There are several references to the Al Simmons incarnation of the character, who is implied to be active simultaneously with Kurosawa. It is heavily implied that Ken returned to Earth at the exact same time as did Al Simmons, as many events parallel events in the original comic. Like Al Simmons, Kurosawa initially has no memories, and is confronted almost immediately after awakening by the Clown. Clown briefly leaves the manga, replaced by a faerie-like creature calling herself Beelzebub. He returns as the Violator.

There are, however, no references to the 'Youngbloods', a group of heroes that Image comics produced, and which Simmons was mistakenly believed to be by at least three to six people in the beginnings of the American comic. Simmons himself does not appear in any way in the manga, except for a one-panel shot of his arm after the battle with Violator. Malebolgia is also briefly shown in some panels. A new angel is introduced in the manga as well: Mikaela, who appeared to be designed in homage to Angela.

Only three volumes of the series were released; the Japanese edition was canceled on a cliffhanger. The manga is not intended to have any direct relationship with the normal comic continuity.

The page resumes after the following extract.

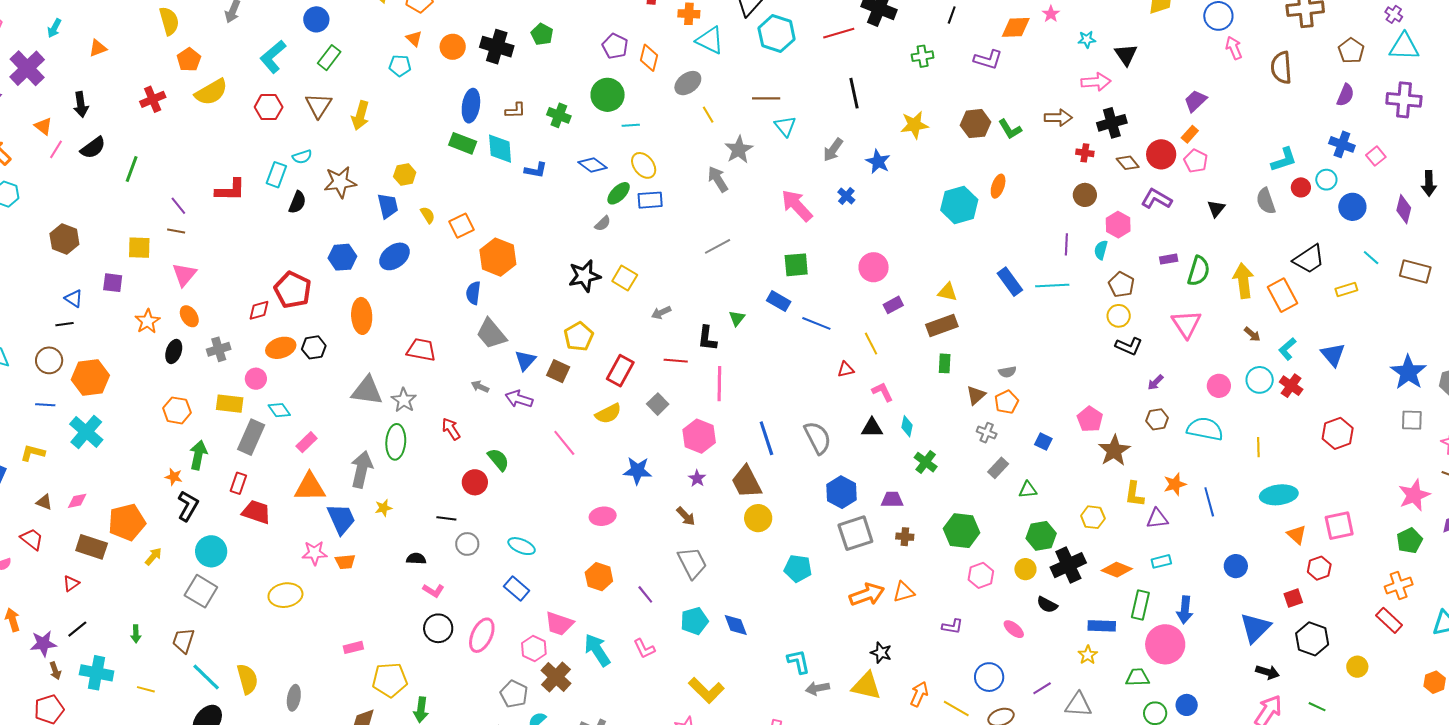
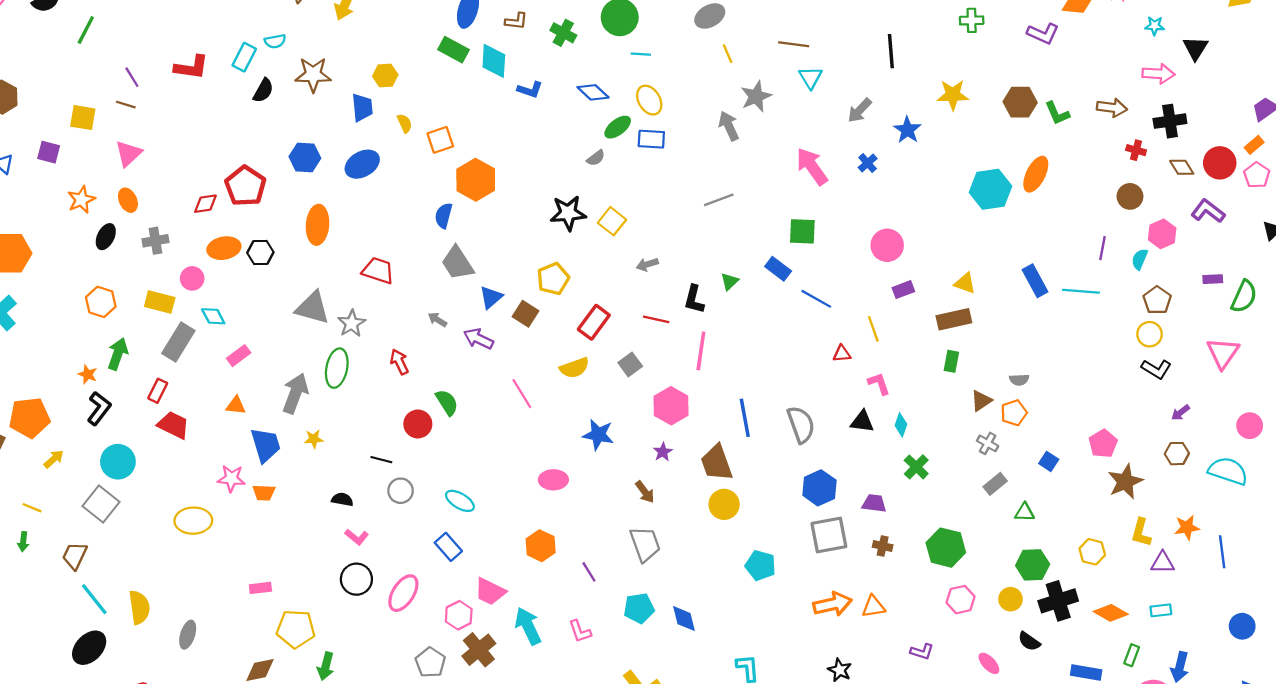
orange ellipse: (998, 186) -> (1036, 174), size x1.4
orange triangle: (310, 487) -> (236, 405), size x0.6
green rectangle: (1140, 605) -> (1132, 655), size x0.7
yellow line: (146, 689) -> (32, 508), moved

One other key difference between the original comic and the manga version of Spawn, was that the Hellspawns in the manga are said to not die off completely and return to Hell, as was supposedly going to happen to Simmons at first, but rather they would be recharged and sent back to Earth, potentially losing more and more of themselves as each time happened, supposedly growing ever stronger, but also becoming just flat out evil, or else simply losing touch with that which made them originally wish to return to life to begin with. Cheveyo is the eldest active Spawn out of the four in the manga, and Cogliostro himself, as he is five hundred years old. This is another key difference, because in the American book, A Spawn is only born once every four hundred years and they lose power eventually, but none of them are supposed to be able to live the full four hundred years between each birth, let alone a century past it. Since Kurosawa is brought back to Earth seven years after his death, he apparently is 'born' as a Spawn literally simultaneously with Al Simmons, as, again, events in the American comic book, at least partially, had an effect on a character in the manga (namely Clown/Violator), and thus the Spawn manga may be viewed to be an alternate universe that has unofficial, but still partially visible ties to the original material.

On a side note, images of the reporters in the American Spawn comic can be seen on TV screens when Kurosawa is studying with Cheveyo.

==Reception==

In Jason Thompson's online appendix to Manga: The Complete Guide, he describes Shadows of Spawn as having "crude" art and ultimately being a "tedious read".